On Wednesday, the chairperson of Libya’s National Oil Corporation (NOC) visited Cairo to meet with Minister of Petroleum Tarek El Molla to discuss mutual cooperation opportunities between the two countries in the oil and gas sector. The visit comes after the announcement of new gains in Libya’s oil production this week.
Despite Egypt’s abundance in hydrocarbons, it had always been a challenge for the Egyptian state to ensure reliable and affordable energy sources. This is even more after the country turned from being an exporter in the field to becoming an importer just to be able to meet domestic demand. The currently frozen agreement between Egypt and Aramco entails importing 700,000 tonnes of petroleum products monthly to Egypt for five years.
The NOC announced on Tuesday that it reopened the pipelines connecting the Sharara oil field to the Zawya refinery, and El-Feel oil field to the Mellitah complex, which had been blocked since November 2014. The combined production capacity for the two fields is 420,000 barrels per day (bpd).

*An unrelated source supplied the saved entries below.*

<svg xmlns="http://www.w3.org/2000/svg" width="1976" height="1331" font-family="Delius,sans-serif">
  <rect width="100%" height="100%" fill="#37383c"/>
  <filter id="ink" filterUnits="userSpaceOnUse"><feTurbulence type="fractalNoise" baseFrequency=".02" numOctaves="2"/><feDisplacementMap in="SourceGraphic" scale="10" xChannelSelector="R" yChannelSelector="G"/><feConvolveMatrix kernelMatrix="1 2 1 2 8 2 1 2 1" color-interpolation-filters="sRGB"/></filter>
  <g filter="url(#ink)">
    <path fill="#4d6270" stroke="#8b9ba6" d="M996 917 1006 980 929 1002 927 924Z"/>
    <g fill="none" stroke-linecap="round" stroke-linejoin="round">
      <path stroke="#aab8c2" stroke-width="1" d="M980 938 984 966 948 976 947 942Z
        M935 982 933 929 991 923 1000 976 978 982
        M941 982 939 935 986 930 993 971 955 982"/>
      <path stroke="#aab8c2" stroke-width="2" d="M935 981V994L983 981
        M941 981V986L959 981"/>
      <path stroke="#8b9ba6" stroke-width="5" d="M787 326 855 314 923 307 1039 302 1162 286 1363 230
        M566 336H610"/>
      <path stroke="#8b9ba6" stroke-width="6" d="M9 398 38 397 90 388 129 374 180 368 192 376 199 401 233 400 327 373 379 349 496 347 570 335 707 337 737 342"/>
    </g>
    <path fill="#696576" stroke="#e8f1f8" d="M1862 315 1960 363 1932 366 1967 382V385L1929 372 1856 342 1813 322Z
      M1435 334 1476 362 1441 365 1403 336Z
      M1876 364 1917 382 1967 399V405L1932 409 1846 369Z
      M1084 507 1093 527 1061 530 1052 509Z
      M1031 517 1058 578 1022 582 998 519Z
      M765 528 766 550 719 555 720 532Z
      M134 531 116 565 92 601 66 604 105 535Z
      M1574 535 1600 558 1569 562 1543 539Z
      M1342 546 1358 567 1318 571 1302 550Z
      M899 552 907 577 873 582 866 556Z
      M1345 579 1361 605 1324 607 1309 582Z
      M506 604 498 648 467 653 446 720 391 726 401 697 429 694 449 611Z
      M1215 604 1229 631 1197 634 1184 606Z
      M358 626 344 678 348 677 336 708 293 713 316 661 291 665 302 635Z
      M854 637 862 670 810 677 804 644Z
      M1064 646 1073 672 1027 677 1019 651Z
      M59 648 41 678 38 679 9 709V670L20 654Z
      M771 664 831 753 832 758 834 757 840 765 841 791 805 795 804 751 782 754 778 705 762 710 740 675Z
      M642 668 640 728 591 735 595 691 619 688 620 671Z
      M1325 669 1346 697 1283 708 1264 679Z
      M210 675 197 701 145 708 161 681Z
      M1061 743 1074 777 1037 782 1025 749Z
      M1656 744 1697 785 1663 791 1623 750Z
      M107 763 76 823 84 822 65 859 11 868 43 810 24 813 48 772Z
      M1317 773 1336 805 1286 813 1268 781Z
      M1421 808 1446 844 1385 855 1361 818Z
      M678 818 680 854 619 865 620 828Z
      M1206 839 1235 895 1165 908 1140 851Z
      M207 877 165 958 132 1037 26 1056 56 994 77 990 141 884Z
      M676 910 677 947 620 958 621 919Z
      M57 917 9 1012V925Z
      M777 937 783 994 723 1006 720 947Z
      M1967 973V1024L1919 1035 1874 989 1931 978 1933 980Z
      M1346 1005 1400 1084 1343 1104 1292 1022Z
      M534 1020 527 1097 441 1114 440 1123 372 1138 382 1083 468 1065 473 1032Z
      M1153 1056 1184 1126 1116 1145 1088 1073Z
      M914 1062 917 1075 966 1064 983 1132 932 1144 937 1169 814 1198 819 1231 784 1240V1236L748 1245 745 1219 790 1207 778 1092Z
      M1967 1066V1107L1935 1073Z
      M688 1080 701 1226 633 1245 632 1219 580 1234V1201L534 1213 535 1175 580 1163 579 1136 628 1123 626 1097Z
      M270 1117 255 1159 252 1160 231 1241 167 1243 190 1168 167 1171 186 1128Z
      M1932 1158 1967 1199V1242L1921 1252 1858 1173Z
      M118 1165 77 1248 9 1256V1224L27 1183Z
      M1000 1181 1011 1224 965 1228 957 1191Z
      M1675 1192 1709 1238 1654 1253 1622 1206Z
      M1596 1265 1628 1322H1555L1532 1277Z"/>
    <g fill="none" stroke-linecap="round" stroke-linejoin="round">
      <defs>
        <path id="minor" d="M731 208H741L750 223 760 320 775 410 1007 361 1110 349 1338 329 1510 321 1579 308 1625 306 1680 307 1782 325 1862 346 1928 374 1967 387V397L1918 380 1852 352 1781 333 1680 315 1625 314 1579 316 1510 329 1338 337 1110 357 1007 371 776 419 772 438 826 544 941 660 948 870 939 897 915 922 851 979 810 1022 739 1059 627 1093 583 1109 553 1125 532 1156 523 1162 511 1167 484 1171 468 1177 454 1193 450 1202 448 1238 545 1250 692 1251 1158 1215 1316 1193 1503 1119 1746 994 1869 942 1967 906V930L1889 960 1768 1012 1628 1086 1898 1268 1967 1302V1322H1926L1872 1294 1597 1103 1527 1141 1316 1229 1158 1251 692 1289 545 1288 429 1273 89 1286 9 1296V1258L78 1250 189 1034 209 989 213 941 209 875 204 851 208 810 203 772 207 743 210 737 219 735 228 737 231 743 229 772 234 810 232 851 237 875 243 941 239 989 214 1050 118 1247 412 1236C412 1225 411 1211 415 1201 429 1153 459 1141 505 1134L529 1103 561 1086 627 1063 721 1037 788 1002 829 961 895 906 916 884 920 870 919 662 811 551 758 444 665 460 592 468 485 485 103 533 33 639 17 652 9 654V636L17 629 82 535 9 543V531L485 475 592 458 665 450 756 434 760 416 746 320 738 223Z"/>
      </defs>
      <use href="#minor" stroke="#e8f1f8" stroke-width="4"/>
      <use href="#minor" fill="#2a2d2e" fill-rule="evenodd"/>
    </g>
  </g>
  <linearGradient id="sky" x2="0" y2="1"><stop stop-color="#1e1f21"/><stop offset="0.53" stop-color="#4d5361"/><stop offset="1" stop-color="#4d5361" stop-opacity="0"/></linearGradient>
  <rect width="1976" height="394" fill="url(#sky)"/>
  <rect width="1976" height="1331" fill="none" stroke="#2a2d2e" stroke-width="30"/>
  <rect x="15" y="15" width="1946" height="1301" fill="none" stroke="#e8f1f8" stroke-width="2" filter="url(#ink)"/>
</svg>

Moreover in September, leader of the Libyan National Army (LNA) Khalifa Haftar—who is backed by Egypt and the United Arab Emirates—seized Libya’s oil crescent ports (Ras Lanuf, Al-Sidra, Zueitina, and Brega), which in turn led to the NOC’s immediate resumption of exports of stored crude oil.
Since the LNA gained control over the oil ports, according to OPEC, Libya has reached a production level of 600,000 bpd. This is still less than half of its post-2011 production levels of 1.6m bpd. However, since Libya is free from OPEC restrictions, it is targeting an output of 900,000 bpd by the start of 2017.
Haftar’s legal advisor and member of Libya’s house of representatives Abdullah Al-Thani, as well as several political figures from Libya’s east, stated earlier this year that Libya would export oil to Egypt for free in order to help Egypt recover from the halt of Aramco’s oil supplies. If true, this could greatly ease the pressure on the Egyptian government in the wake of rising petroleum prices and the current rift between Egypt and Saudi Arabia.